How many plows per season in that area?


----------



## Herm Witte (Jan 27, 2009)

drivewaydoctor;1834207 said:


> I haven't looked at the sqf yet. It is a fair size. Yes everything gets salted. That's rows of lumber in the back and thier customers need to access the lumber to pick out their own products.
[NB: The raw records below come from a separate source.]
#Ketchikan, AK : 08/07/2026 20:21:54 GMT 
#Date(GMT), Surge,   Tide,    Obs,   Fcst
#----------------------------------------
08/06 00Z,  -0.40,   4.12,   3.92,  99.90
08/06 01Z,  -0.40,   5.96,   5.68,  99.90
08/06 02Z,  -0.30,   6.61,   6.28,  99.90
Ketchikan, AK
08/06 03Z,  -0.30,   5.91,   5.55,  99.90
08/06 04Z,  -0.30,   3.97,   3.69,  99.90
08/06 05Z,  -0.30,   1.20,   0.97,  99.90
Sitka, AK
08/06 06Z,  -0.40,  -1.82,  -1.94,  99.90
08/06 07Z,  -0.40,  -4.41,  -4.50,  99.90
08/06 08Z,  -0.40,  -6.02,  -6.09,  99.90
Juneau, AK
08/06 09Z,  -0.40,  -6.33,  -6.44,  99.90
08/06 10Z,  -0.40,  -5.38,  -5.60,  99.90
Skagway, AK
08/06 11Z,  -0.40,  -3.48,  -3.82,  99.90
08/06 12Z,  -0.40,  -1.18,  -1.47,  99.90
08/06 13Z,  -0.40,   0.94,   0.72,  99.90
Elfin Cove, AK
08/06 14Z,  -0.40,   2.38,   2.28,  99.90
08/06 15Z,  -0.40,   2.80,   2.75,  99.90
Square footage, production rates are necessary to bid this or anything. Come up with those and you will be a long way down the road. All else is opinion and guess work.


----------



## Luther (Oct 31, 2007)

Listen to Herm. ^^^^^



drivewaydoctor;1834207 said:


> Yes everything gets salted.


Why would you salt gravel areas?

Have you ever salted gravel areas before?


----------



## Advantage (Nov 7, 2007)

TCLA;1834465 said:


> Listen to Herm. ^^^^^
> 
> Why would you salt gravel areas?
> 
> Have you ever salted gravel areas before?


^^Haha. My thoughts exactly!


----------



## jimslawnsnow (Jan 3, 2013)

TCLA;1834465 said:


> Listen to Herm. ^^^^^
> 
> Why would you salt gravel areas?
> 
> Have you ever salted gravel areas before?
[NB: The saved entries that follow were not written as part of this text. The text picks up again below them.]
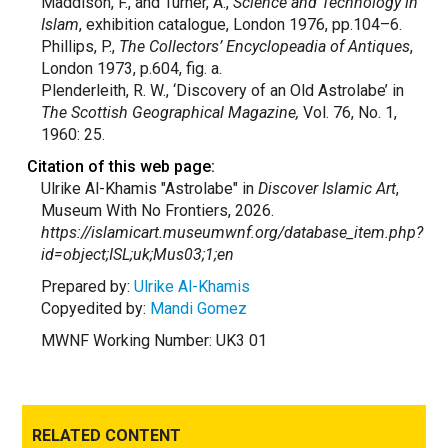
Maddison, F., and Turner, A.,
Science and Technology in
Islam
, exhibition catalogue, London 1976, pp.104–6.
Phillips, P.,
The Collectors’ Encyclopeadia of Antiques
,
London 1973, p.604, fig. a.
Plenderleith, R. W., ‘Discovery of an Old Astrolabe’ in
The Scottish Geographical Magazine,
Vol. 76, No. 1,
1960: 25.
Citation of this web page:
Ulrike Al-Khamis "Astrolabe" in
Discover Islamic Art
,
Museum With No Frontiers, 2026.
https://islamicart.museumwnf.org/database_item.php?
id=object;ISL;uk;Mus03;1;en
Prepared by:
Ulrike Al-Khamis
Copyedited by:
Mandi Gomez
MWNF Working Number: UK3 01
RELATED CONTENT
gravel gets ice on it too. I would say it wont need to be salted every snow but will need to be watched. the season before last I spread 3 tons of salt/sand mix a couple times a week between my house and lot where equipment is stored and a neighbors hog barn yard. about all I did in march and april of 2013


----------



## drivewaydoctor (Nov 26, 2008)

1. Because thats what the client wants
2. Because that is a heavy foot traffic area for customers


----------



## jrs.landscaping (Nov 18, 2012)

Must be fun to plow, continuously creating a freeze/thaw using salt on gravel. 

I thought salt worked from the bottom up through the salt?


----------



## Luther (Oct 31, 2007)

drivewaydoctor;1834747 said:


> 1. Because thats what the client wants
> 2. Because that is a heavy foot traffic area for customers


I'll interpret that as a no.

I don't subscribe to the customer is always right motto. I subscribe to educating the customer when the customer doesn't really understand what he's asking for.


----------



## JD Dave (Mar 20, 2007)

I'm betting that place will be lucky to go for 30k. Also very hard to comment without specs like Herm Asked. We have a few gravel parking lots that we salt and have for quite some time. We don't hammer the salt to them just enough to rough it up so it's not slippery. Sending another truck around with sand is more costly to us. I do agree sand is the best product and I won't put any salt on our gravel lot at home. A live edge pusher will plow a gravel lot almost as fast as pavement.


----------



## Mark Oomkes (Dec 10, 2000)

Herm Witte;1834464 said:


> Square footage, production rates are necessary to bid this or anything. Come up with those and you will be a long way down the road. All else is opinion and guess work.





TCLA;1834465 said:


> Listen to Herm. ^^^^^
> 
> Why would you salt gravel areas?
> 
> Have you ever salted gravel areas before?


Listen to Herm and TCLA. They're both great guys.



drivewaydoctor;1834747 said:


> 1. Because thats what the client wants
> 2. Because that is a heavy foot traffic area for customers


Your client is an idiot.


----------